Mainland researchers on cross-Straits studies yesterday accused Taiwan leader Chen Shui-bian of starting an ill-considered attempt to initiate an independence referendum next year.
The criticism over Chen came at a seminar organized by the Beijing-based Cross-Straits Relations Research Centre to mark the 60th anniversary of the Cairo Declaration.
The document, signed by China, the United States and Britain on December 1, 1943, demanded that all the Chinese territories previously occupied by Japan, such as the northeastern parts of the mainland, Taiwan and the Penghu Islands, be returned to China.
The Cairo Declaration, a key document of international law, provided effective legal evidence for Taiwan's status as an unalienable part of China, according to about 20 scholars and experts who attended the meeting.
They agreed that Chen's push for independence through the proposed independence referendum flouts international law and should draw firm opposition from the international community.
The future of Taiwan should be determined by the Chinese people as a whole, including those on the mainland, rather than only the will of a minority on the island, participants said.
"Chen seems to be bent on pushing ahead with his separatist scheme by plotting to call the independence vote," said Mu Xiankui, a researcher at the Chinese Academy of Military Sciences.
"His irrational and dangerous moves are tantamount to holding 23 million Taiwanese people hostage over Taiwan independence."
The researcher stressed that die-hard pro-independence groups led by Chen have apparently stepped up their efforts to push for formal independence through radical steps.
Their biggest mistake, he added, lies in the fact they have underestimated the determination of the Chinese Government and its people to safeguard national sovereignty and territorial integrity.
"Choosing independence means the choice of war, and pro-independence moves will never result in peace," Mu said.

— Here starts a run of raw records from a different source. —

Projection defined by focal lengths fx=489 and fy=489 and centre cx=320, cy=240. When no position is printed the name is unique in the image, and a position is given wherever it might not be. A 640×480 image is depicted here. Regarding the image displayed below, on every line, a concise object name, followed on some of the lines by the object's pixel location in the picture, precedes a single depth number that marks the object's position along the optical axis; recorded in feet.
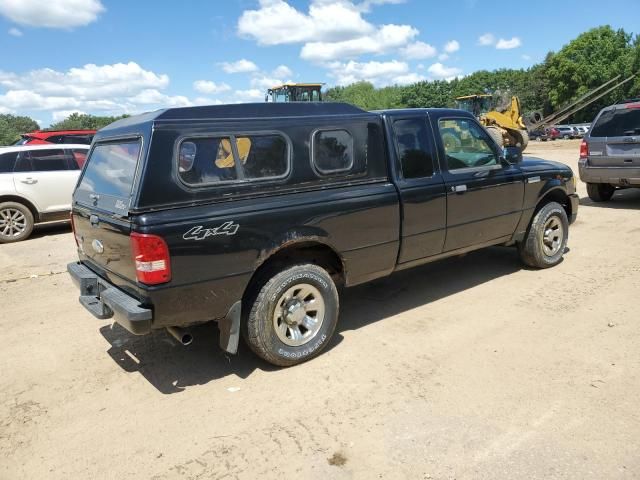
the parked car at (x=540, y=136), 141.69
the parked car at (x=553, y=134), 140.97
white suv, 29.43
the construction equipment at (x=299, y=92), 75.41
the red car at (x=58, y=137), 41.50
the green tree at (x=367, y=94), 310.65
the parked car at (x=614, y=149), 28.45
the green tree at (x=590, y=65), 187.46
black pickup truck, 10.61
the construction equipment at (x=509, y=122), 43.34
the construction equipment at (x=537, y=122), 57.11
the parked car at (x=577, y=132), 139.13
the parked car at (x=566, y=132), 141.90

The military researcher made the comments in response to Chen's alleged plan to use the island's new referendum bill that gives him the power to hold a defensive independence plebiscite in case of an "external threat."
The Taiwan leader announced on Saturday that he wants to hold the independence vote alongside the "presidential" elections next March, citing the "constant threat of attack" from the mainland.
He reportedly argued that a "defensive referendum" should be pre-emptive by nature; otherwise it would be of no use.
The "defensive referendum" clause enshrined in Taiwan's newly-passed referendum bill gives the island leader the power to ask for a referendum on "national" security matters when the island faces an external threat that could cause a change in "national sovereignty."
Professor Huang Jiashu, from China's Renmin University, said Chen has been exploiting the referendum legislation as one of the major campaign tools for his re-election bid, and that the referendum bill serves only the interests of himself and his party.
"The Taiwanese public should see through Chen's pro-independence platform and keep their wish to pursue democracy from being manipulated by a handful of separatists like Chen," he said.